When Teradata Indexing fails
Selecting rows from extensive tables with billions of entries can be resource-intensive. While it may not cause significant strain on resources when accessing rows directly through primary indices or unique secondary indices (USI), using a “LIKE” operator to select rows can be extremely resource-intensive.
SELECT * FROM wide_table WHERE column_B LIKE ‘%A%’;
Typically, the aforementioned inquiry is resolved through a full table scan (FTS), without any additional measures.
Using a NUSI or single table join index (STJI) can minimize disk IO and decrease query runtime.
Using an STJI may be viable; however, persuading the optimizer to replace the FTS on the base table with an FTS on a NUSI sub-table could prove challenging. The inadequate statistics (whether collected or sampled) may not adequately support index usage. Typically, when the search parameter begins with “value%”, the optimizer may opt for a NUSI traversal instead of “%value%”. This preference stems from the storage manner of statistic histograms in Teradata.

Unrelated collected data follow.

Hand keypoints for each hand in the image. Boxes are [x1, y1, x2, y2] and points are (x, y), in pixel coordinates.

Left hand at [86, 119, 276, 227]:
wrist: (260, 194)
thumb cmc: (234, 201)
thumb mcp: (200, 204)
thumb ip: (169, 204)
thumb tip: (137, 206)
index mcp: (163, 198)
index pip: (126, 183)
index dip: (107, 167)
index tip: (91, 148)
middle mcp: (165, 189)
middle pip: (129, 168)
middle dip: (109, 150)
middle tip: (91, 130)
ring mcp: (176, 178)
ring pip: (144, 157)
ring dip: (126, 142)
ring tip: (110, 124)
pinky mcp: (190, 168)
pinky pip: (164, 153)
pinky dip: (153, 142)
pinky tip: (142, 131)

Note that the use of LIKE operators prevents a binary search in NUSI data blocks due to sorting the row pointer array by ROWHASH of indexed columns, which LIKE operators cannot hash. This limits access to a full table scan of the NUSI sub-table, which is only feasible when the number of NUSI data blocks to be read is significantly lower than the number of base table data blocks accessed with an FTS.
The Solution without Teradata Indexing
Fortunately, there is a great technique to prevent a complete table scan on a broad table.

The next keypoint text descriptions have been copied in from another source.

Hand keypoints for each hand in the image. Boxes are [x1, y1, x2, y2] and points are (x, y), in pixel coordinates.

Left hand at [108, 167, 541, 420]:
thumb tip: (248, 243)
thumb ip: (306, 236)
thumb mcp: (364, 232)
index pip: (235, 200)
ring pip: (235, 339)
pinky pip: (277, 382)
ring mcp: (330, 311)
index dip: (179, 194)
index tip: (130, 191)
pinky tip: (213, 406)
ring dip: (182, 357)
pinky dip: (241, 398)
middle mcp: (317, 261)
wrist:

We generate a condensed version of the big table, comprising solely the primary key columns and those essential for fulfilling the LIKE operator’s requirements. To employ this technique, it is crucial that the primary key and primary index of the table match.
We will join our auxiliary table with the wide table instead of selecting directly from the latter.
t01.primary_key = t02.primary_key
t02.column_A LIKE ‘%A%’;
If all necessary statistics are available for the query, the optimizer will generate an execution plan that is less demanding on resources than the original plan.
Performing a complete scan of the minor auxiliary table will isolate only the rows that fulfill the LIKE operator and transfer them to the spool. Since the supporting table is significantly smaller, there will be a significant decrease in IO.
The second step involves a swift and AMP-local primary index merge join of the spooled records with the wide table.
The above solution was effectively executed in multiple telecommunication projects, which involved carrying out daily queries using LIKE operators on massive call detail record (CDR) tables. Typically, the generation of supplementary tables is deferred until the nightly batch load window.